La pochette avait l’air sympa : complètement noir. Bashung, j’avais bien écouté la plupart de ces précédents albums que je n’écoutais d’ailleurs plus . Pas grave…
Quel ne fut pas ma surprise en découvrant ce monstrueux poème symphonique style Richard Strauss! Also Sprach Bashung version 2002.
Dès la première chanson, on est stupéfait par l’originalité sans « m’as tu vu » du poète philosophe coacher Bashung. A la manière d’un Nietszche, il commence par une incantation crépusculaire. Aujourd’hui, mes amis, je vous annonce l’imprudence ! !
Ce qu’il y a de remarquable : la poésie qui se dégage de son travail d’écriture, mélange de proses surréalistes, de polysémies des mots ; l’espace musical qu’il a su créer : sans être une dissertation pompeuse, Bashung a su amalgamer différents styles à son aise.
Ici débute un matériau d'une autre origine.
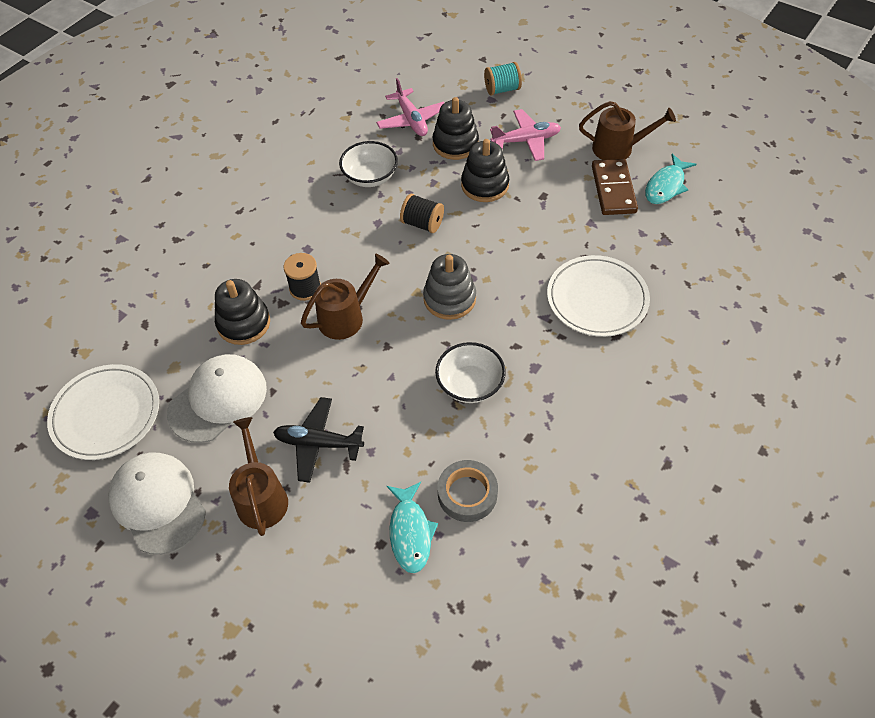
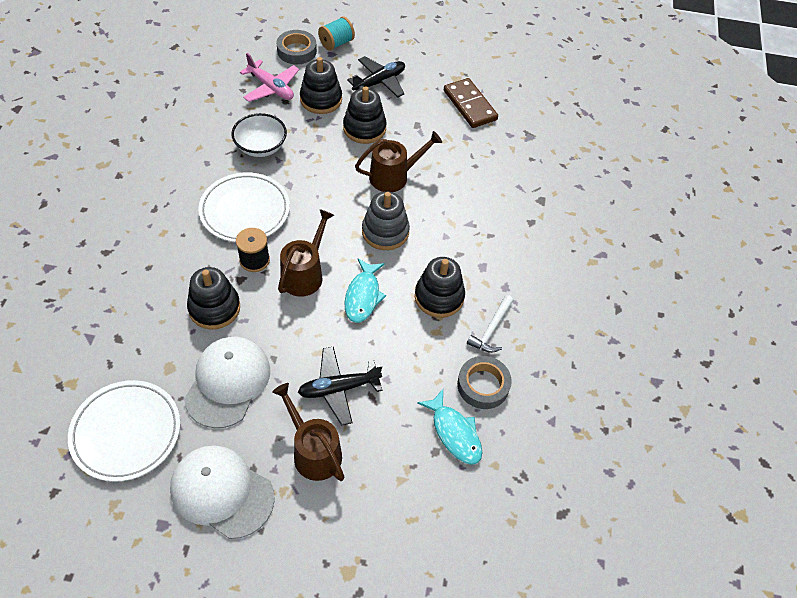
camera: 30 degrees left, 0 degrees up
(422, 223) = (328, 175): black spool -> none
(457, 88) = (297, 51): none -> grey tape
(470, 384) = (439, 297): white bowl -> black stacking toy
(508, 438) = (491, 329): none -> white hammer
(526, 141) = (379, 82): pink plane -> black plane
(597, 299) = (502, 197): white plate -> white plate (245, 210)
(618, 148) = (456, 71): brown watering can -> brown watering can (393, 176)
(666, 186) = (508, 92): turquoise fish -> turquoise fish (363, 296)

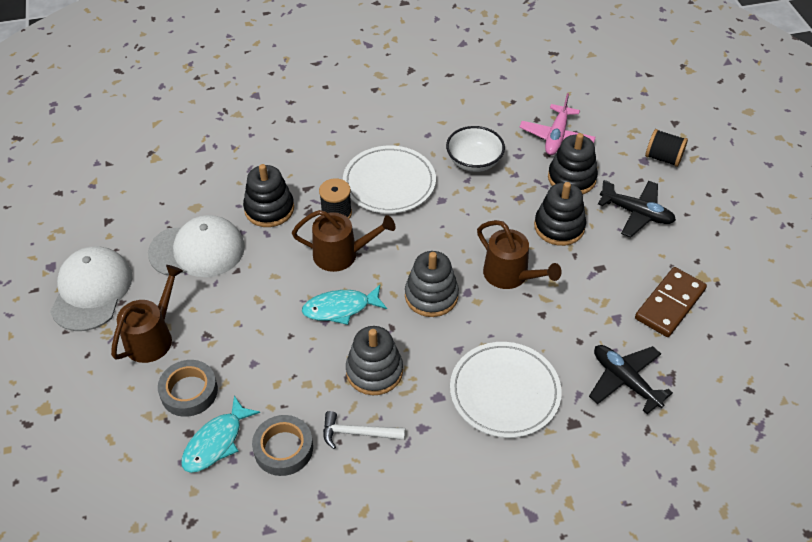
camera: 70 degrees right, 5 degrees down
(126, 432) = (124, 209): white plate -> white plate (504, 392)
(297, 51) = (623, 134): grey tape -> grey tape (189, 391)
(336, 43) = (663, 158): turquoise spool -> black spool
(339, 388) = (226, 330): black plane -> black plane (625, 381)
(439, 297) = (374, 371): black stacking toy -> grey stacking toy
Il faut être bien attentif à cet album qui ne se dévoile que peu à peu. Le premier morceau est un alliage de musique symphonique, de musique de film, et de musique électronique, ce qui lui donne un air froid, profond. L’ambiance souvent symphonique n’est pas sclérosée : l’association harmonica/ piano est d’ailleurs une première réussie. Cela donne à l’album une touche de légèreté malgré l’emprise tout à fait noir qui s’en dégage. Les touches de country music y sont aussi pour quelque chose
Pourtant, si la plupart des critiques analysent ce disque en tout point pessimiste, il faut se souvenir du prologue et de la fin de l’histoire : l’imprudence n’ est pas un signe d’abattement mais d’allant, une invective à trouver nos chemins.